[Document layout detection data]
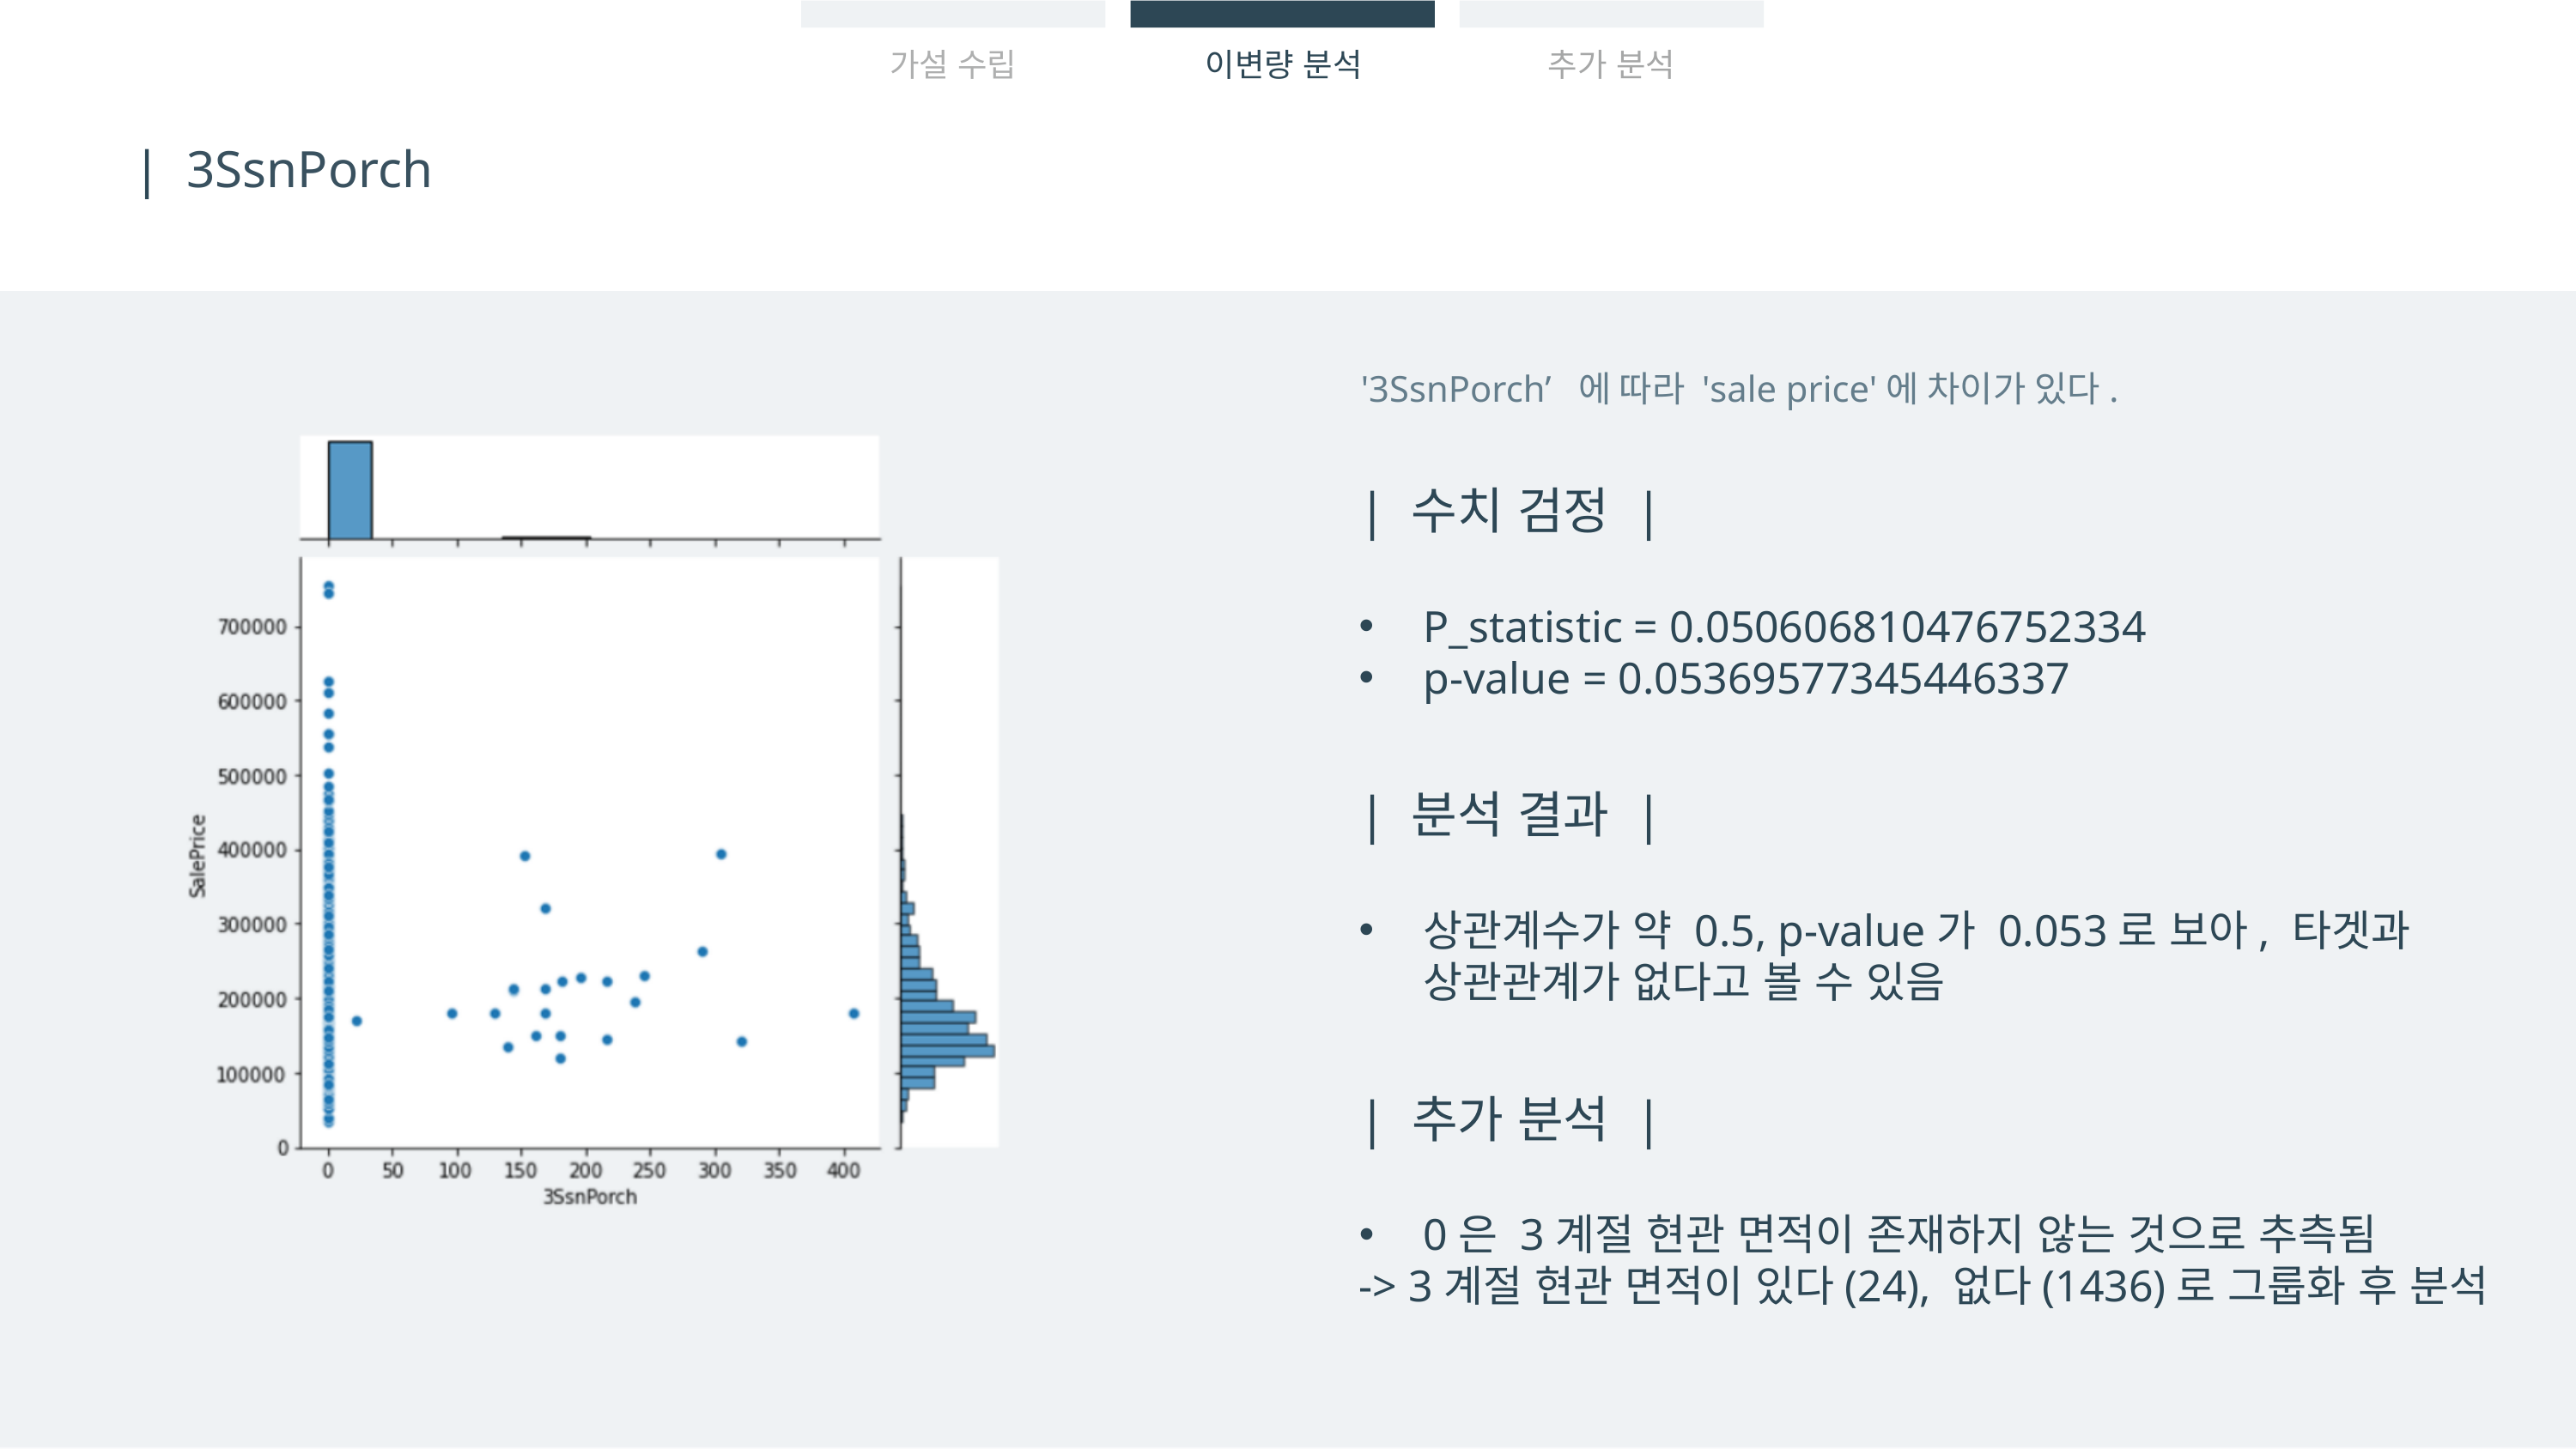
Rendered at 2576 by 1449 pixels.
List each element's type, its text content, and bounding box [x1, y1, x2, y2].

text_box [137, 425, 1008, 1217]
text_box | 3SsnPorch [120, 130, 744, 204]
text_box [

• WHAT IS REQUIRED: Transcribe the records above verbatim. Do not carry over any picture.

• YOUR RESPONSE:
Rendered at 2576 by 1449 pixels.
List each element's type, its text content, and bounding box [x1, y1, x2, y2].

text_box [137, 425, 1008, 1217]
text_box | 3SsnPorch [120, 130, 744, 204]
text_box [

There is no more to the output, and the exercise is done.